|Developer: Burut||Publisher: CDV|
|Release Date: March 31, 2006||Also On: None|
If you read preview of Übersoldier, you know that I was looking forward to getting the full game. In the preview, there were no voiceovers, which I had assumed they would add (and they did). The single biggest problem I had with the cut-scenes and voiceovers was that the animations are s-l-o-w… Imagine the characters moving as fast as the characters moved in Nintendo 64 games; slowly enough so that they look outdated and unrealistic.
To add to the already lacking cut-scenes, they added some frankly crappy voice acting. It wouldn’t surprise me if they just said “oh crap we forgot to hire voice actors. Ah, oh well, we’ll just use some of these programmers.” On the good side, though, the graphics look rather good in contrast to the animations and sound.
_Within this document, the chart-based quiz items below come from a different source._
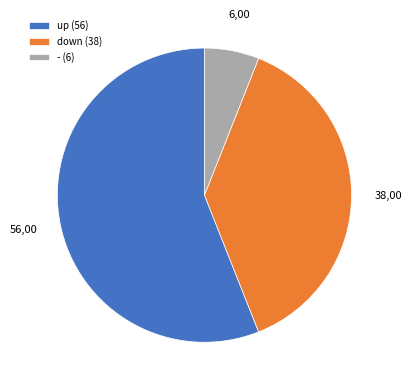

Rank the categories by value from lowest to highest.

-, down, up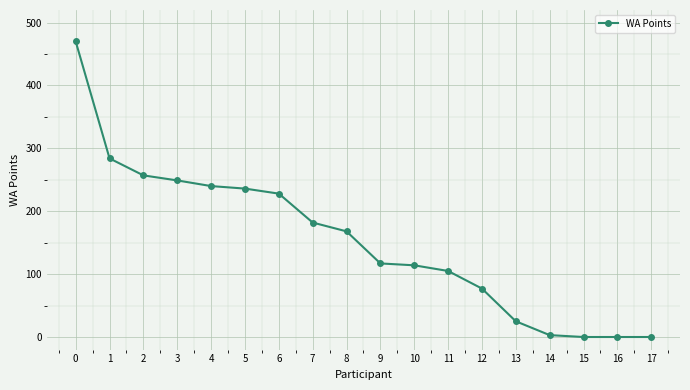

The value at 6 is 48. True or false?

False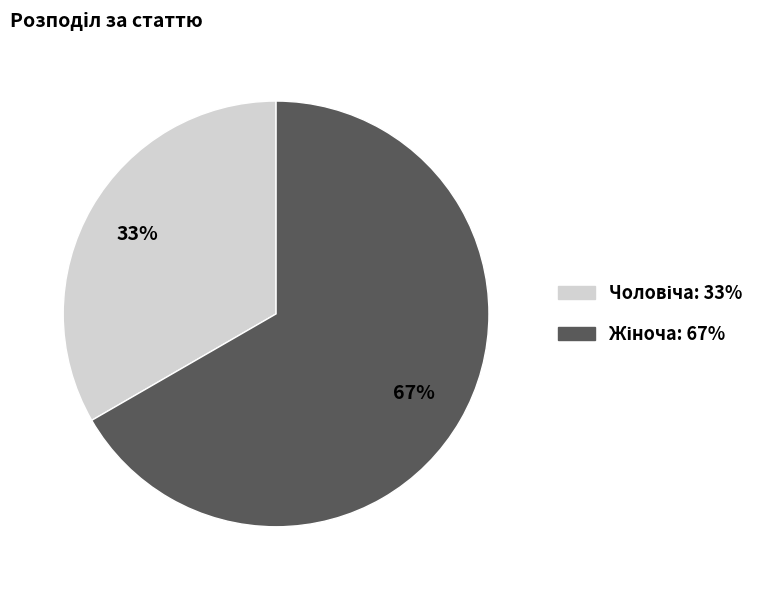

Is there any slice that represents more than half of the pie?

Yes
Although they do require more system requirements than what I would consider normal for what you get, the textures and environments look gritty and dangerous, setting Übersoldier apart from other games in that aspect.
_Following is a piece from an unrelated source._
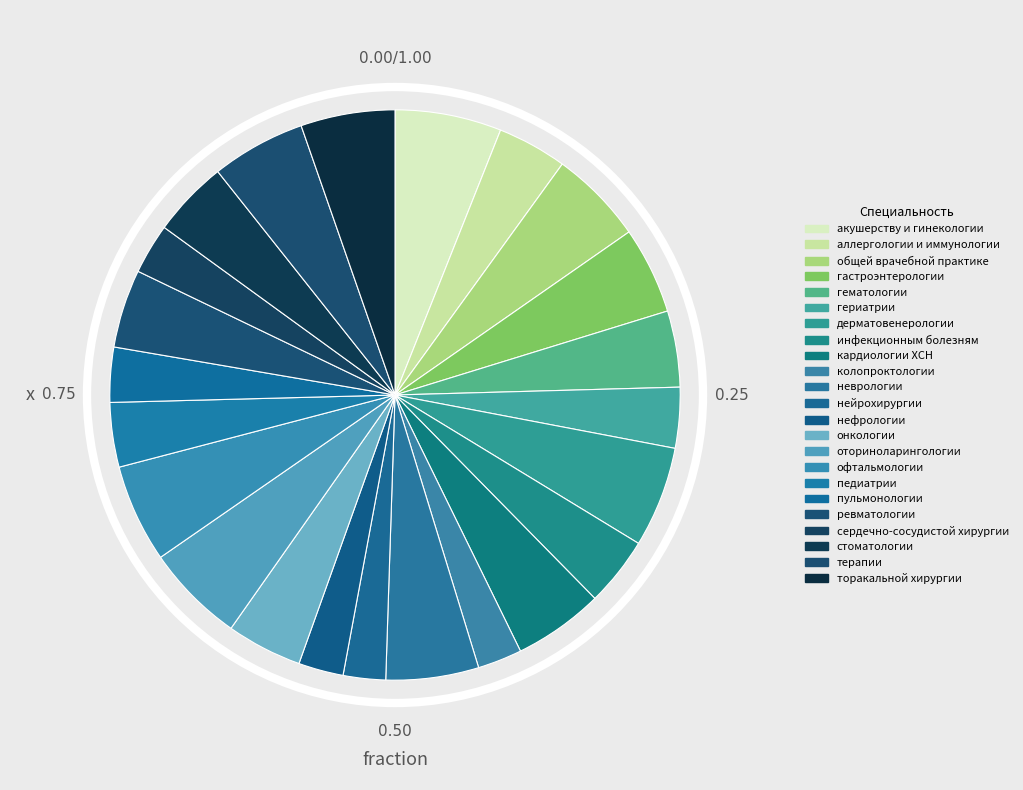

Which category has the biggest portion of the pie?

акушерству и гинекологии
It has become fairly obvious that gamers are tired of plain old World War II shooters, so games like Cold War and Übersoldier come out, which essentially take a subject that has been overused, and flip it over with a completely new plot. The problem is, the plots are never very compelling. In Übersoldier, the German scientists are taking the dead bodies from the war and reanimating them into superhuman Übersoldiers, having powers like the ability to create a shield in front of them to deflect bullets. The only other unique gameplay mechanic in Übersoldier is the upgrade system, which allows players to get upgrades by either getting 3 headshots in a row, or taking out 3 enemies with your knife in a row. Besides that, it’s really your run of the mill fps, much like Return to Castle Wolfenstein, in that it is a WWII shooter with a strange story, zombies, and now outdated animations and voiceovers.
Quite possibly the only thing Übersoldier has going for it is the sheer fun factor. It’s just fun. It’s hard to explain, but it is. It’s really satisfying to be rewarded for getting headshots, and the graphics add to that satisfaction. The problem with that, however, is that it gets old quickly and is pretty easy, as the enemy AI is not too bright. You can shoot a stationary enemy with your sniper rifle in the shoulder (non-lethal), blood might shoot out, but he won’t move; he won’t even look your way if he’s already busy with something.
All in all, Übersoldier is fun to play but won’t keep your attention long. It has no multiplayer, which could have been a big redeeming quality. It’s a less than premium game with a, thankfully, less than premium price. Nothing too special here, download the demo and try it out for yourself.